Copy out the lines of the material below, starting from the very first line and ending with the line that contains "scientific name: Sceloporus cyanogenys". Include that line and keep each line the same.

[begin Exercise data]

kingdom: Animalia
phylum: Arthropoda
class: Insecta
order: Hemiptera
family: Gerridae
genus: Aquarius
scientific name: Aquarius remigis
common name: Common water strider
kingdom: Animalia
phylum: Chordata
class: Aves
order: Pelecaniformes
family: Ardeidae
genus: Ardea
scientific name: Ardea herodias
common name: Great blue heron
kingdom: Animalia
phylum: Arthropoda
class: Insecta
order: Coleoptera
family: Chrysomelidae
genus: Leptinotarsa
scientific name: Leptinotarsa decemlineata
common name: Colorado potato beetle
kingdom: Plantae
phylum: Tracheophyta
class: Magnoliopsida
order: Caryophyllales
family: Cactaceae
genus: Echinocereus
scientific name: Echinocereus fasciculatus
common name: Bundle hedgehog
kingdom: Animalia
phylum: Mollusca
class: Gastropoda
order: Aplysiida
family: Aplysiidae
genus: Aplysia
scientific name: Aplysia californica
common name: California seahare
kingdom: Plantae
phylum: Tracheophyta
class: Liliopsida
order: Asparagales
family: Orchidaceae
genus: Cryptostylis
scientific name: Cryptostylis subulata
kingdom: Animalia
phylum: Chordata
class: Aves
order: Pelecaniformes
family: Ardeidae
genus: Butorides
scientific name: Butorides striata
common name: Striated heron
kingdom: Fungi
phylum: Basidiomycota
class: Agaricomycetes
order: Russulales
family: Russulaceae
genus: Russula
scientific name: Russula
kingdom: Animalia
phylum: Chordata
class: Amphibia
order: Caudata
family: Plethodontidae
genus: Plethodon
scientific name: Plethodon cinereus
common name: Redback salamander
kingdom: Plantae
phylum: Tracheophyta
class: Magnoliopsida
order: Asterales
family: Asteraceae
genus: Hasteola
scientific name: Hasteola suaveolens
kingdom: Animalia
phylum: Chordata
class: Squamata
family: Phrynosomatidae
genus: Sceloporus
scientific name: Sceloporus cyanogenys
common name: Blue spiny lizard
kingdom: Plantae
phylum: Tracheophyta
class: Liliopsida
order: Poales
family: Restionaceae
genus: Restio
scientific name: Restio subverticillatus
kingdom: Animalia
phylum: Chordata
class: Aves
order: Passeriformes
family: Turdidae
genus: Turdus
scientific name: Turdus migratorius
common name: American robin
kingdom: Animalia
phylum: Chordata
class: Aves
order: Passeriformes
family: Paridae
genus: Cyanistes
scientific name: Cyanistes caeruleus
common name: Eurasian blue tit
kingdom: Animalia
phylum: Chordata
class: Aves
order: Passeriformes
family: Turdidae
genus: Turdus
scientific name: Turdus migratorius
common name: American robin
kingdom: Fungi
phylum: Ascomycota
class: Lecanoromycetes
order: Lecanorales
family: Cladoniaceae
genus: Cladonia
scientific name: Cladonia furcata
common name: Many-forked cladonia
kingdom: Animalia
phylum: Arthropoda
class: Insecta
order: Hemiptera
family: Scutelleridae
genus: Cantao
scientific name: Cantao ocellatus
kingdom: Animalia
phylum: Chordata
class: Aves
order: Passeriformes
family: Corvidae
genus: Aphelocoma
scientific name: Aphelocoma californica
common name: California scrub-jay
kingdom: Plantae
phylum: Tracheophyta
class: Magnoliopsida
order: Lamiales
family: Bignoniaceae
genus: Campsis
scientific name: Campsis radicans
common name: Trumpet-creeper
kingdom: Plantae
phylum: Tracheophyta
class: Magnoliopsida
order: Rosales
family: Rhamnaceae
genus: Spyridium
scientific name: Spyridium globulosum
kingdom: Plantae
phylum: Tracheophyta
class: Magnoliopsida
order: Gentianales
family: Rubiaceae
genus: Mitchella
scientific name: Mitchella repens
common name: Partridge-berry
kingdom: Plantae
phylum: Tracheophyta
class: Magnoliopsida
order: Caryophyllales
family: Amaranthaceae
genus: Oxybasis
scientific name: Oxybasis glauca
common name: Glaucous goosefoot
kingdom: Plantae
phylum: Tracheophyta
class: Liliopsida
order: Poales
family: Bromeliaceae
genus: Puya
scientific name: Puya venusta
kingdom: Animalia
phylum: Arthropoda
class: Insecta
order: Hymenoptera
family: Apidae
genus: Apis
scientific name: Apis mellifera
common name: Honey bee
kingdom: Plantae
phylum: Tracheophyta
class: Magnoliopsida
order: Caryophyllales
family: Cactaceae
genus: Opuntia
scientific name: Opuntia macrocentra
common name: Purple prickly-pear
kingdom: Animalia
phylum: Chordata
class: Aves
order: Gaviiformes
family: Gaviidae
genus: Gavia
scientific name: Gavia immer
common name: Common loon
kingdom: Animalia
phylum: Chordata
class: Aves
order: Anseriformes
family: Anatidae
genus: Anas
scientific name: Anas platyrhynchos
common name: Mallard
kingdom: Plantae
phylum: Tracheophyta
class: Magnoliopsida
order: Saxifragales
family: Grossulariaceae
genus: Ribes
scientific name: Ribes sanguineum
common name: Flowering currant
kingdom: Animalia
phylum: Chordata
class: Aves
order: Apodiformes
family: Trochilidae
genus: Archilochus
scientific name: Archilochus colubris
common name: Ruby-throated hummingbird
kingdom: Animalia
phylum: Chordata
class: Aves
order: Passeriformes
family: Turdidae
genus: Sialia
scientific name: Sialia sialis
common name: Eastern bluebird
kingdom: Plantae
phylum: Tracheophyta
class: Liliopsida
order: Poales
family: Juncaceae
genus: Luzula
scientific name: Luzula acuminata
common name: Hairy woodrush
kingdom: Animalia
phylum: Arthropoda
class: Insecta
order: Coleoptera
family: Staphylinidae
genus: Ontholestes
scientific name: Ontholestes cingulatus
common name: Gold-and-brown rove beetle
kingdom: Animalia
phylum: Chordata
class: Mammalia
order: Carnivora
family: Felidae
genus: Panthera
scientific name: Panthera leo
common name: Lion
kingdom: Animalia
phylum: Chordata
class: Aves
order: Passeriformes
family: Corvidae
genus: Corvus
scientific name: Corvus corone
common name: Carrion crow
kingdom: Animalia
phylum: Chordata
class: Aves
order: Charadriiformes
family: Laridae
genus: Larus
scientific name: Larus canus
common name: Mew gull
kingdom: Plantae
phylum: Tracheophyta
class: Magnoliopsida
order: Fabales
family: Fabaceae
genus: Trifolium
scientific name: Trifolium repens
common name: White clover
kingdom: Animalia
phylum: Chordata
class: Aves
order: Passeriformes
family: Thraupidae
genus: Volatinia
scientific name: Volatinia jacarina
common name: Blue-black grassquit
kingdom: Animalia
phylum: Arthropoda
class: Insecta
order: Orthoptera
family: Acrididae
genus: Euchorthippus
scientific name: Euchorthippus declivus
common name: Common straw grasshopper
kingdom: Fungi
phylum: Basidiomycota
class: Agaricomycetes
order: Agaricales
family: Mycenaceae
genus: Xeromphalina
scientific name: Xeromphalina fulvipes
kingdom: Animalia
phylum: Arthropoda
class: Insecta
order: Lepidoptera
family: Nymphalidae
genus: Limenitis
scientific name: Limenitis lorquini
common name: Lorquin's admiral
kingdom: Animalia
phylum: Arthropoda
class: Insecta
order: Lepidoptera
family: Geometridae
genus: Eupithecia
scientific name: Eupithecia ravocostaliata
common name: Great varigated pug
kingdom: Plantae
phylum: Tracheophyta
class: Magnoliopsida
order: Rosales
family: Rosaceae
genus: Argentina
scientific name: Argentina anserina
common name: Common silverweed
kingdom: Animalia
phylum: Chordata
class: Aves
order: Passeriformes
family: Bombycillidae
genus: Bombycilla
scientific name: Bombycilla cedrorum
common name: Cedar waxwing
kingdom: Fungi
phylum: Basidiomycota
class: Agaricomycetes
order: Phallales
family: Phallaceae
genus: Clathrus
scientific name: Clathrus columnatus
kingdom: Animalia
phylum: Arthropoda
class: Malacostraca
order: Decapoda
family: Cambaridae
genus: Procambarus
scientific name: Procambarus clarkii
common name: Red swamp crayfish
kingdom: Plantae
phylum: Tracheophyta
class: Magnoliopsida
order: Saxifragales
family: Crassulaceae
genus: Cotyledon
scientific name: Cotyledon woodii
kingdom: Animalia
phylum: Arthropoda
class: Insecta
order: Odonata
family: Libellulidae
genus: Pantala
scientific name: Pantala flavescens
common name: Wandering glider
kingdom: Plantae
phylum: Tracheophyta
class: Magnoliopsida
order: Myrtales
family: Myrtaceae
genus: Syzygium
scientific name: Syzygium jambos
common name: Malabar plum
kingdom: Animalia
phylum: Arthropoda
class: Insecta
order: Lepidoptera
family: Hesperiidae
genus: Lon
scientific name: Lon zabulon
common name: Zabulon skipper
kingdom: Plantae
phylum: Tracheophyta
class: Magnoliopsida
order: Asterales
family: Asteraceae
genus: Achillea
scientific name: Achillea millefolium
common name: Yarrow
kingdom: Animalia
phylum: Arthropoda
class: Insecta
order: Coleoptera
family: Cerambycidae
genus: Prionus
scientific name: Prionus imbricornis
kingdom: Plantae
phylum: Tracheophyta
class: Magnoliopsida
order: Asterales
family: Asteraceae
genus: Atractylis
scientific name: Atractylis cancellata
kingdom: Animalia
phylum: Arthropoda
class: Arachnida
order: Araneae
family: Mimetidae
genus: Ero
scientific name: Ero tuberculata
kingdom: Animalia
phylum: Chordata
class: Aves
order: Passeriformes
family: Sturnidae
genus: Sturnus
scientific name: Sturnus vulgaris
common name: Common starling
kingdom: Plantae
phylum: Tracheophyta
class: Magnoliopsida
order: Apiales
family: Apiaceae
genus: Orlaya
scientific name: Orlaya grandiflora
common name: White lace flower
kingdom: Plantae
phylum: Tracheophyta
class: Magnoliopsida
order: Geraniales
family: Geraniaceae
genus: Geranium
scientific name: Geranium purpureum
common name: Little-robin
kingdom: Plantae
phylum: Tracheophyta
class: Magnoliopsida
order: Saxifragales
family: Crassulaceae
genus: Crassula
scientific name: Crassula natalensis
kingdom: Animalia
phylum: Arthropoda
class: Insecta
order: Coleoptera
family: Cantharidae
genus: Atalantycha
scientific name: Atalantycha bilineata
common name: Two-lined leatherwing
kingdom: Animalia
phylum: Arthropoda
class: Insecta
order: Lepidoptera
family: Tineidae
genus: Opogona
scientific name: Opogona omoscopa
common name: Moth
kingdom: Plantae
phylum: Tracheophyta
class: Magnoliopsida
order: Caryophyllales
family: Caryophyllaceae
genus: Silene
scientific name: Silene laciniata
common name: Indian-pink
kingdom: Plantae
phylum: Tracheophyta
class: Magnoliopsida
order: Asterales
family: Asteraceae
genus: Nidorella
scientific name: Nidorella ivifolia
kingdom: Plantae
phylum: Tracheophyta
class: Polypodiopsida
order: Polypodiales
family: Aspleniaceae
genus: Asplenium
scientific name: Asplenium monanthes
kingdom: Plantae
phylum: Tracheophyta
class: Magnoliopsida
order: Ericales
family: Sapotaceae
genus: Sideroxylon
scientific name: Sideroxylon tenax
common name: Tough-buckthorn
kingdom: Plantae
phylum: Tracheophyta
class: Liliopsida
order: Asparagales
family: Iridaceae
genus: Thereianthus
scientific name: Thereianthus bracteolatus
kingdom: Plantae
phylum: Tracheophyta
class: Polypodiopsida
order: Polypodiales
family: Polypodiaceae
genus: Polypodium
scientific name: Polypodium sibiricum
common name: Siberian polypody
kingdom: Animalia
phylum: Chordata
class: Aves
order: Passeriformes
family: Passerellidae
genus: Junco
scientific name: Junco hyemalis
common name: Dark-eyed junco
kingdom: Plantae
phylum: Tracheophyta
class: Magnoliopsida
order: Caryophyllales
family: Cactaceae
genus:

[end Exercise data]

Result below =
kingdom: Animalia
phylum: Arthropoda
class: Insecta
order: Hemiptera
family: Gerridae
genus: Aquarius
scientific name: Aquarius remigis
common name: Common water strider
kingdom: Animalia
phylum: Chordata
class: Aves
order: Pelecaniformes
family: Ardeidae
genus: Ardea
scientific name: Ardea herodias
common name: Great blue heron
kingdom: Animalia
phylum: Arthropoda
class: Insecta
order: Coleoptera
family: Chrysomelidae
genus: Leptinotarsa
scientific name: Leptinotarsa decemlineata
common name: Colorado potato beetle
kingdom: Plantae
phylum: Tracheophyta
class: Magnoliopsida
order: Caryophyllales
family: Cactaceae
genus: Echinocereus
scientific name: Echinocereus fasciculatus
common name: Bundle hedgehog
kingdom: Animalia
phylum: Mollusca
class: Gastropoda
order: Aplysiida
family: Aplysiidae
genus: Aplysia
scientific name: Aplysia californica
common name: California seahare
kingdom: Plantae
phylum: Tracheophyta
class: Liliopsida
order: Asparagales
family: Orchidaceae
genus: Cryptostylis
scientific name: Cryptostylis subulata
kingdom: Animalia
phylum: Chordata
class: Aves
order: Pelecaniformes
family: Ardeidae
genus: Butorides
scientific name: Butorides striata
common name: Striated heron
kingdom: Fungi
phylum: Basidiomycota
class: Agaricomycetes
order: Russulales
family: Russulaceae
genus: Russula
scientific name: Russula
kingdom: Animalia
phylum: Chordata
class: Amphibia
order: Caudata
family: Plethodontidae
genus: Plethodon
scientific name: Plethodon cinereus
common name: Redback salamander
kingdom: Plantae
phylum: Tracheophyta
class: Magnoliopsida
order: Asterales
family: Asteraceae
genus: Hasteola
scientific name: Hasteola suaveolens
kingdom: Animalia
phylum: Chordata
class: Squamata
family: Phrynosomatidae
genus: Sceloporus
scientific name: Sceloporus cyanogenys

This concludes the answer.